Она не решалась и с Матутой, потому что опять же боялась жигана. Как-то она намекнула ему в постели, что подруга, дескать, признавалась ей, что они с мужем ни в чем себя не ограничивают. «Я тоже это слыхал, сказал Матута вдруг отвердевшим голосом. — Вешать надо таких прошмандовок!» И она, испуганная, выкинула это из головы. И естественно, не могла этого сделать с мужем, с которым отношения были что называется простым исполнением супружеской обязанности.

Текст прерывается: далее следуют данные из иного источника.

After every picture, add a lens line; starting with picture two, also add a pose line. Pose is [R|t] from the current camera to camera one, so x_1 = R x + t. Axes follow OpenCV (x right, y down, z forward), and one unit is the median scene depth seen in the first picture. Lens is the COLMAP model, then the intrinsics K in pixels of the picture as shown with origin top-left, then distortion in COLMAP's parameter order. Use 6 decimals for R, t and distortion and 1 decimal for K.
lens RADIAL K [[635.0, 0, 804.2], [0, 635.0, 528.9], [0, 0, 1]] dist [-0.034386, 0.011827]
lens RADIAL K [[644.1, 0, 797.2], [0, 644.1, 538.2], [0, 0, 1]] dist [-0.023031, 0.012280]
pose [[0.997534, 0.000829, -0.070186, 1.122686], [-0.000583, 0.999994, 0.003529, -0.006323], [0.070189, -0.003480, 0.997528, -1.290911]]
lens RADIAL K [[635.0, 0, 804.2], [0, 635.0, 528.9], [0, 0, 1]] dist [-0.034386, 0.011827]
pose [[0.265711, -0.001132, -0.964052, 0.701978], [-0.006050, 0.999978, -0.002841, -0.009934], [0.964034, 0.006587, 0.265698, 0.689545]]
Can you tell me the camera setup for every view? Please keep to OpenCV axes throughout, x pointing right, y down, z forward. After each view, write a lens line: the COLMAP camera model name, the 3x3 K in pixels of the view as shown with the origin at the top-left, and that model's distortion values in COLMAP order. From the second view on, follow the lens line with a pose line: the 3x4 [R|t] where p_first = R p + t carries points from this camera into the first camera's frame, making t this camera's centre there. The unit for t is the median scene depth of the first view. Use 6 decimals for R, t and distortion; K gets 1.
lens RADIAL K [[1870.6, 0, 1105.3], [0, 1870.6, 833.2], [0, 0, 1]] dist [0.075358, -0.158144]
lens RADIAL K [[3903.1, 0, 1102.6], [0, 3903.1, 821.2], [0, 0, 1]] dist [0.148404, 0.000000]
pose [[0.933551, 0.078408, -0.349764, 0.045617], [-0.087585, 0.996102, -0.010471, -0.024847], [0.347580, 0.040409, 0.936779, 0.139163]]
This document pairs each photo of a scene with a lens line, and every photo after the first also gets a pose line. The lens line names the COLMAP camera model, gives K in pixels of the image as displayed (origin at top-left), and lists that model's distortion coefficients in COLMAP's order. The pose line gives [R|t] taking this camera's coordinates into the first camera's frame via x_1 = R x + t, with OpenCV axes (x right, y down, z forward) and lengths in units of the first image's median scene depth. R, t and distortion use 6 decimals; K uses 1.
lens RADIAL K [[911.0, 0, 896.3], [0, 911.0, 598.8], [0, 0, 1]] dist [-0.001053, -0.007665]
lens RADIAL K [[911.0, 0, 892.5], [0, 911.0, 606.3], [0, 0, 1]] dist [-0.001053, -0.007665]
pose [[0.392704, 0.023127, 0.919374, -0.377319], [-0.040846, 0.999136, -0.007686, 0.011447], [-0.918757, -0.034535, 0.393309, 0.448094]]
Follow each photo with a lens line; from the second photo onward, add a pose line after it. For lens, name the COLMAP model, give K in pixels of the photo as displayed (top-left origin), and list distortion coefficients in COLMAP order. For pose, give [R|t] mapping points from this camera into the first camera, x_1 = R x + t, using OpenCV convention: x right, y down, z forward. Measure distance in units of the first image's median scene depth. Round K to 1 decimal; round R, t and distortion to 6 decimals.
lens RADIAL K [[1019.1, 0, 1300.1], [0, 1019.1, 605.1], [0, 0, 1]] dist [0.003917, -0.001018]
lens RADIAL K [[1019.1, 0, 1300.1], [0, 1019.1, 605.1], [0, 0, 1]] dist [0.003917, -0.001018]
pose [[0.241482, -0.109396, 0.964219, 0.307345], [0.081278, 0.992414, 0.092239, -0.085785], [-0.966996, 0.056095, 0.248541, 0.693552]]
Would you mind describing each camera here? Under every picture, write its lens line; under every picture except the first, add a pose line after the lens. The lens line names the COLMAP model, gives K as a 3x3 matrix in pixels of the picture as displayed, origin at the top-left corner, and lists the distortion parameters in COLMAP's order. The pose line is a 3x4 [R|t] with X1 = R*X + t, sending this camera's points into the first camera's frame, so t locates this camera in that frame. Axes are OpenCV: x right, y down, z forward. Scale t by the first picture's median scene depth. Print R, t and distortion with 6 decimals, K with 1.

И она, осторожными пальцами водя по телу возлюбленного, грустила, плакала и медлила. Он проснулся. Провел рукой по ее волосам. В этом движении было столько тепла, что Джозефина захлебнулась от благодарности. Но тут же вскочив, Лагустанович стал одеваться.
— Вставай, вставай, мадам! — сказал он совершенно проснувшимся голосом. — Очень много дел!
Но она не обиделась. Только заскулила, потом, встав, прошлась перед ним, а когда добилась прощального Прямого Контакта, окончательно успокоилась, так что мальчик заскучал и ретировался.
Джозефина только облегченно вздохнула, когда наглый землячок ушел.
Теперь было в самый раз сунуть шефу треклятую бумагу. Заскулив и подставившись, она тут же, не мешкая, протянула шефу невесть откуда взявшееся заявление. Он пробежал глазами текст.
— Шельма! — сказал Лагустанович, сопровождая свое восклицание Прямым Контактом. — А что за имя Могель?